THE TASK: Convert only the lines of the records from the line containing "family: Ardeidae" to the line containing "genus: Plantago", both included, into a numbered list. Omit any blank lines.

— START —

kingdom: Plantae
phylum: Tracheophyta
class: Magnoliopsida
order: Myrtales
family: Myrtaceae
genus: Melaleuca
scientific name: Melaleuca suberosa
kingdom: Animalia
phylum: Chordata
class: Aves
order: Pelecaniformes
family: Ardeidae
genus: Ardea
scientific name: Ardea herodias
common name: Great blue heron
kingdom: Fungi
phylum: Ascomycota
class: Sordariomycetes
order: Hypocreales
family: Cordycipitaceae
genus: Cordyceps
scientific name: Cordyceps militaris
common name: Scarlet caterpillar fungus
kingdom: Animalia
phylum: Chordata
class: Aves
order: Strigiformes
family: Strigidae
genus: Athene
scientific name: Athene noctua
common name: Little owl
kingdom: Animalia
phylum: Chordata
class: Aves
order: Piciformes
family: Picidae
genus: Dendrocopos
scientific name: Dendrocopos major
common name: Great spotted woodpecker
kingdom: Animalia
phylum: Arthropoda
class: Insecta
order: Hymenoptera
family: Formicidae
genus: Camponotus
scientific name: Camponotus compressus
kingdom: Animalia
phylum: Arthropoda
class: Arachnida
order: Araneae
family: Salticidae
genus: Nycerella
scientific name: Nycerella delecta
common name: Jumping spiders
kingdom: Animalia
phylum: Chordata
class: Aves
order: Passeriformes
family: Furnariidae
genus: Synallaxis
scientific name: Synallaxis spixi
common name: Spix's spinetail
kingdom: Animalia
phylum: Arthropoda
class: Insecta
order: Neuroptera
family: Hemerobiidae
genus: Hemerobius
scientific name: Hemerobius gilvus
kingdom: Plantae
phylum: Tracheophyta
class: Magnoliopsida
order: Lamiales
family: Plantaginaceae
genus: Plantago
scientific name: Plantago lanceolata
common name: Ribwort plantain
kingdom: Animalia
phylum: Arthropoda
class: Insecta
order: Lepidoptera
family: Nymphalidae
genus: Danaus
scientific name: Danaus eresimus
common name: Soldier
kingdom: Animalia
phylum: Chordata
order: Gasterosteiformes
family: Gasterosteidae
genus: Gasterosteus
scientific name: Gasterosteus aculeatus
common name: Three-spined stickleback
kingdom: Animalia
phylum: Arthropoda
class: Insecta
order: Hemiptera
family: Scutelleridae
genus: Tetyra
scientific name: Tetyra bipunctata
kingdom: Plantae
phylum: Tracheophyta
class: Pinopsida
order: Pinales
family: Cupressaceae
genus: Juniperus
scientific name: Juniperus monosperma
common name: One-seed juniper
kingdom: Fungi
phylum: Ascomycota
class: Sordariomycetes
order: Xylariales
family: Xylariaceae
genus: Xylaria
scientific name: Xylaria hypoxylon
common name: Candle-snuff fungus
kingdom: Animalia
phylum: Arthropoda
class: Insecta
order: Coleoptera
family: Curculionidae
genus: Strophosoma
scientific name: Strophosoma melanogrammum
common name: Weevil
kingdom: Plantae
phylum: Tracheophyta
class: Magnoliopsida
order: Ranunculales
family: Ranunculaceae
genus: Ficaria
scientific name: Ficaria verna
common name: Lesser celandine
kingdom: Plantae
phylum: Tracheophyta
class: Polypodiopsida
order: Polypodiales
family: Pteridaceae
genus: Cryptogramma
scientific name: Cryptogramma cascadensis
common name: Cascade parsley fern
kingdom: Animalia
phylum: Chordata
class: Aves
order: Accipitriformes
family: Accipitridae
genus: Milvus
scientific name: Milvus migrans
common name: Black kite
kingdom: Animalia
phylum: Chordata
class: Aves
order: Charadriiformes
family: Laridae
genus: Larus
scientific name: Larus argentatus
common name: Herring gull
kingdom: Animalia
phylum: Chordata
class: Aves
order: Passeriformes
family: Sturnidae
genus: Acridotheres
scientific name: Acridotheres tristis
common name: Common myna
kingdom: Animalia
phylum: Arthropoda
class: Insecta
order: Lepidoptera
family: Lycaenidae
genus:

— END —

CORRECT RESULT:
1. family: Ardeidae
2. genus: Ardea
3. scientific name: Ardea herodias
4. common name: Great blue heron
5. kingdom: Fungi
6. phylum: Ascomycota
7. class: Sordariomycetes
8. order: Hypocreales
9. family: Cordycipitaceae
10. genus: Cordyceps
11. scientific name: Cordyceps militaris
12. common name: Scarlet caterpillar fungus
13. kingdom: Animalia
14. phylum: Chordata
15. class: Aves
16. order: Strigiformes
17. family: Strigidae
18. genus: Athene
19. scientific name: Athene noctua
20. common name: Little owl
21. kingdom: Animalia
22. phylum: Chordata
23. class: Aves
24. order: Piciformes
25. family: Picidae
26. genus: Dendrocopos
27. scientific name: Dendrocopos major
28. common name: Great spotted woodpecker
29. kingdom: Animalia
30. phylum: Arthropoda
31. class: Insecta
32. order: Hymenoptera
33. family: Formicidae
34. genus: Camponotus
35. scientific name: Camponotus compressus
36. kingdom: Animalia
37. phylum: Arthropoda
38. class: Arachnida
39. order: Araneae
40. family: Salticidae
41. genus: Nycerella
42. scientific name: Nycerella delecta
43. common name: Jumping spiders
44. kingdom: Animalia
45. phylum: Chordata
46. class: Aves
47. order: Passeriformes
48. family: Furnariidae
49. genus: Synallaxis
50. scientific name: Synallaxis spixi
51. common name: Spix's spinetail
52. kingdom: Animalia
53. phylum: Arthropoda
54. class: Insecta
55. order: Neuroptera
56. family: Hemerobiidae
57. genus: Hemerobius
58. scientific name: Hemerobius gilvus
59. kingdom: Plantae
60. phylum: Tracheophyta
61. class: Magnoliopsida
62. order: Lamiales
63. family: Plantaginaceae
64. genus: Plantago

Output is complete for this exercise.